(SELECTED PASSAGE Opens)

I used to hang out on Slashdot a lot. (That’s a popular news aggregation site for techies.) I remember one signature from a user that said something like “the root password for the Constitution is ‘think of the children’.” The idea was that you could circumvent constitutional protections on free speech by just citing “the children”.
There are two problems with that. The first is the idea that the baseline for free speech is “anything goes”. Freedom of speech has never been absolute, and it’s incredibly frustrating to live in a society where people seem to believe that the primary purpose of one of our most cherished rights is to make porn readily accessible. Somehow, I don’t think that’s what Voltaire had in mind.
The second is the assumption that “think of the children” is always an unfounded appeal to hysteria. This is far from true, and two recent articles from the Daily Mail make that painfully clear.

(SELECTED PASSAGE Closes)
(GIVEN DATA Opens)

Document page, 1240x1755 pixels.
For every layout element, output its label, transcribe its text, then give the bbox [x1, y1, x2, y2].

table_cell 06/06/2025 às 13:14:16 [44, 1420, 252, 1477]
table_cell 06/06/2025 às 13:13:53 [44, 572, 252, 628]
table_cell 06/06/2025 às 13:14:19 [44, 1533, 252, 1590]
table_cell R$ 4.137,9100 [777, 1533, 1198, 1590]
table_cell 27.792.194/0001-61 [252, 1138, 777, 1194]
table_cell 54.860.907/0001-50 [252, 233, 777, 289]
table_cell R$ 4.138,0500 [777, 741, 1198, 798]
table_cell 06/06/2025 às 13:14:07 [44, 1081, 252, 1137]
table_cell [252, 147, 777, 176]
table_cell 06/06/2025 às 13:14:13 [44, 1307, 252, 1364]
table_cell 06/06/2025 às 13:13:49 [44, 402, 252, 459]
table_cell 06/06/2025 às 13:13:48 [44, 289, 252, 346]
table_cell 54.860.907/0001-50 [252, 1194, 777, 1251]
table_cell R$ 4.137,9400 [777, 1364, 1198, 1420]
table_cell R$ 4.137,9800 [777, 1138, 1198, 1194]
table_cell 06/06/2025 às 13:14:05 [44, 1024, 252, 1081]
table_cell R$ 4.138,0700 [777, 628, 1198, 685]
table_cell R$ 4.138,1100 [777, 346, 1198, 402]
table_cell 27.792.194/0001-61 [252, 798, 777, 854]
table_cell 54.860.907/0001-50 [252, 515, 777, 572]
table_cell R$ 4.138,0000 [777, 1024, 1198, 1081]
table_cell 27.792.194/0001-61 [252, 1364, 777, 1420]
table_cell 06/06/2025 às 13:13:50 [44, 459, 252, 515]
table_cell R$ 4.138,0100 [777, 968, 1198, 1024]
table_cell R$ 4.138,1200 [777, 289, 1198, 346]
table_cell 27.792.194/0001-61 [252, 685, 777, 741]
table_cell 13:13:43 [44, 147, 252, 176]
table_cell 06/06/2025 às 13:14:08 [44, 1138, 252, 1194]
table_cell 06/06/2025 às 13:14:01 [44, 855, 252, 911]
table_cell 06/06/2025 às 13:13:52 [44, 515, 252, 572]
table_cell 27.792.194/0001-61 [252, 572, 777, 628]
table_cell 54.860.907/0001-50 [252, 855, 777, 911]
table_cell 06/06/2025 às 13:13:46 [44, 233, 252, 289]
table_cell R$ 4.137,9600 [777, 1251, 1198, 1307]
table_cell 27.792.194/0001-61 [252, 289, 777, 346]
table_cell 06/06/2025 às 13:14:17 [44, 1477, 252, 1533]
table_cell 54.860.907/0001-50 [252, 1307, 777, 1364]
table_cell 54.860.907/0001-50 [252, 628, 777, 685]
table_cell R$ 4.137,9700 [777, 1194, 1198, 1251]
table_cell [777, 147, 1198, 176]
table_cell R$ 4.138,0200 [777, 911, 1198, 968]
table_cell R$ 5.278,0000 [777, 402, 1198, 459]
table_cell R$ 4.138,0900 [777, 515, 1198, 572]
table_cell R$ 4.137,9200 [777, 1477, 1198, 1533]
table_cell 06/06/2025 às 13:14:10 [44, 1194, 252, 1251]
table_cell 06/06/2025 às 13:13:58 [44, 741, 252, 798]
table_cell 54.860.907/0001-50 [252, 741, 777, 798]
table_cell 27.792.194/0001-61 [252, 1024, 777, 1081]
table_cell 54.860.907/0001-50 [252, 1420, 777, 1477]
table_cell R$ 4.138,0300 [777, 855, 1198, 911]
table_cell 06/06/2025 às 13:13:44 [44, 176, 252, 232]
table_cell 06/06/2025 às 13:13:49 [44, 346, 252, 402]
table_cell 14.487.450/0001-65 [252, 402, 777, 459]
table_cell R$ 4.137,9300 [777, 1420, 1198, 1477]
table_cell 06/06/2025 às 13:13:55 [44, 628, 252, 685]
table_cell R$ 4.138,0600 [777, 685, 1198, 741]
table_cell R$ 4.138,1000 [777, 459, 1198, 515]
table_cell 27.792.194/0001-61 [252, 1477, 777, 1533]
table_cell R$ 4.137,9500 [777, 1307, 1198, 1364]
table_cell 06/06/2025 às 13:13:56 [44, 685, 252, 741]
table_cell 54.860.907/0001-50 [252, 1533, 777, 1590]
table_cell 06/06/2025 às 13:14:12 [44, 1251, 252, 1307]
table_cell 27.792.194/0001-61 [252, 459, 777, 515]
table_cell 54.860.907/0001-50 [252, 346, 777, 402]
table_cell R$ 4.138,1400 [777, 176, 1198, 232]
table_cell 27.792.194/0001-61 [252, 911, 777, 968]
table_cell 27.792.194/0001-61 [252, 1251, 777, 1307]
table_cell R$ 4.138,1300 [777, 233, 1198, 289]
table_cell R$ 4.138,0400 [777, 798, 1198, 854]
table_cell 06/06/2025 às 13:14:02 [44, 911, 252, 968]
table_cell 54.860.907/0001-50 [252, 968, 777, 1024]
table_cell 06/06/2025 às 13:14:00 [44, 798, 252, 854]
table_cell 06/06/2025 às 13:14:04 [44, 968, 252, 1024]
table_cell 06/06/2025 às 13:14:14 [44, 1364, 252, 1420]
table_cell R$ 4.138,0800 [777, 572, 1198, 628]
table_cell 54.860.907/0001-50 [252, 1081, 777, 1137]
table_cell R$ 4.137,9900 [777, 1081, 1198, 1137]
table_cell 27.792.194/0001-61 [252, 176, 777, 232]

(GIVEN DATA Closes)

• **REQUIRED WORK**
A – According to the free speech passage, what kind of site is Slashdot?
B – Please list every proper name that appears in the free speech passage.
C – Summarize the free speech passage in two sentences.
The entries were drawn from a separate source.

• **SOLUTIONS TO EACH TASK**
A – A popular news aggregation site for techies.

B – Slashdot, the Constitution, Voltaire, Daily Mail

C – The writer recalls a Slashdot signature claiming that "think of the children" was the root password for the Constitution, meaning that citing children could get around free speech protections. The writer finds two problems with that idea: free speech has never been absolute, and "think of the children" is not always an unfounded appeal to hysteria, as two recent Daily Mail articles show.